In the John Murray passage, repeat the part that begins with "John Murray (27" and ends with "and Maria Rundell.", swapping "Jane Austen" for "Mary Shelley".

## Given passage
######

John Murray (27 November 1778 – 27 June 1843) was a Scottish publisher and member of the John Murray publishing house. He published works by authors such as Sir Walter Scott, Lord Byron, Jane Austen and Maria Rundell.

==Life==
The publishing house was founded by Murray's father, who died when Murray was only fifteen years old. During his adolescence, he ran the business with a partner Samuel Highley, but in 1803 the partnership was dissolved. Murray soon began to show the courage in literary speculation which earned for him later the name given him by Lord Byron of "the Anak of publishers", a reference to Anak in the Book of Numbers.

In 1807 Murray took a share with Archibald Constable in publishing Sir Walter Scott's Marmion. In the same year, he became part-owner of the Edinburgh Review, although with the help of George Canning he launched in opposition the Quarterly Review in 1809, with William Gifford as its editor, and Scott, Canning, Robert Southey, John Hookham Frere and John Wilson Croker among its earliest contributors. He published Croker's popular poem The Battles of Talavera in 1809. Murray was closely cooperated with Constable, but ended the association in 1813 due to Constable's business methods that did not work properly.

######

## Information given

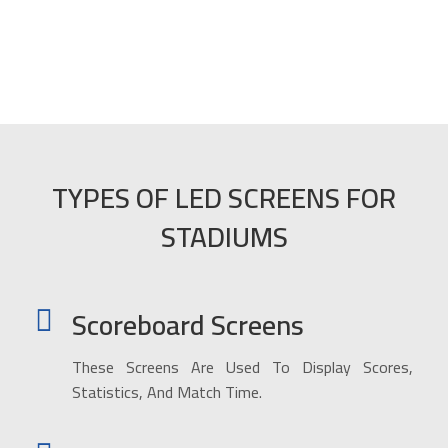
TYPES OF LED SCREENS FOR
STADIUMS
Scoreboard Screens
These Screens Are Used To Display Scores,
Statistics, And Match Time.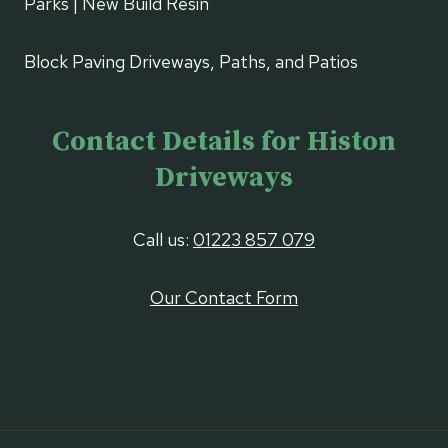
Parks | New Build Resin
Block Paving Driveways, Paths, and Patios
Contact Details for Histon
Driveways
Call us:
01223 857 079
Our Contact Form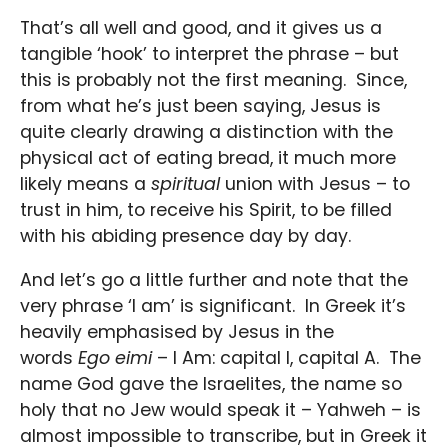
That’s all well and good, and it gives us a
tangible ‘hook’ to interpret the phrase – but
this is probably not the first meaning. Since,
from what he’s just been saying, Jesus is
quite clearly drawing a distinction with the
physical act of eating bread, it much more
likely means a
spiritual
union with Jesus – to
trust in him, to receive his Spirit, to be filled
with his abiding presence day by day.
And let’s go a little further and note that the
very phrase ‘I am’ is significant. In Greek it’s
heavily emphasised by Jesus in the
words
Ego eimi
– I Am: capital I, capital A. The
name God gave the Israelites, the name so
holy that no Jew would speak it – Yahweh – is
almost impossible to transcribe, but in Greek it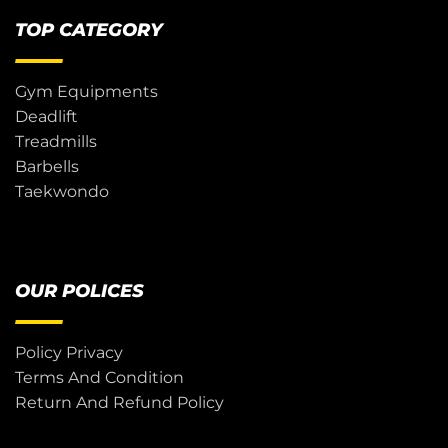
TOP CATEGORY
Gym Equipments
Deadlift
Treadmills
Barbells
Taekwondo
OUR POLICES
Policy Privacy
Terms And Condition
Return And Refund Policy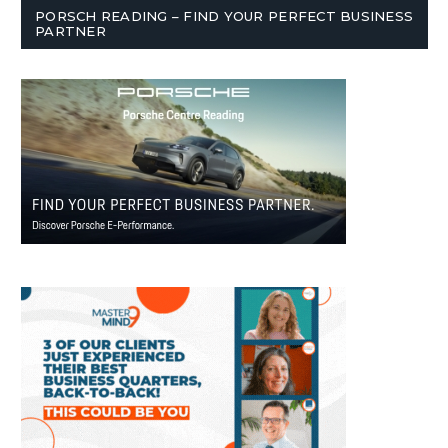
PORSCH READING – FIND YOUR PERFECT BUSINESS
PARTNER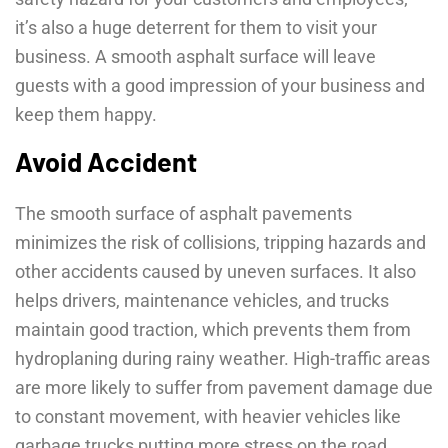
it’s also a huge deterrent for them to visit your
business. A smooth asphalt surface will leave
guests with a good impression of your business and
keep them happy.
Avoid Accident
The smooth surface of asphalt pavements
minimizes the risk of collisions, tripping hazards and
other accidents caused by uneven surfaces. It also
helps drivers, maintenance vehicles, and trucks
maintain good traction, which prevents them from
hydroplaning during rainy weather. High-traffic areas
are more likely to suffer from pavement damage due
to constant movement, with heavier vehicles like
garbage trucks putting more stress on the road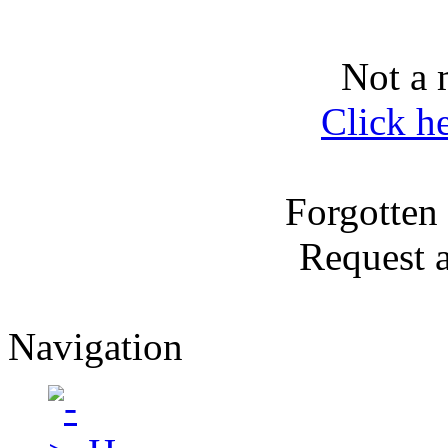
Not a 
Click h
Forgotten
Request 
Navigation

######

## Answer area
John Murray (27 November 1778 – 27 June 1843) was a Scottish publisher and member of the John Murray publishing house. He published works by authors such as Sir Walter Scott, Lord Byron, Mary Shelley and Maria Rundell.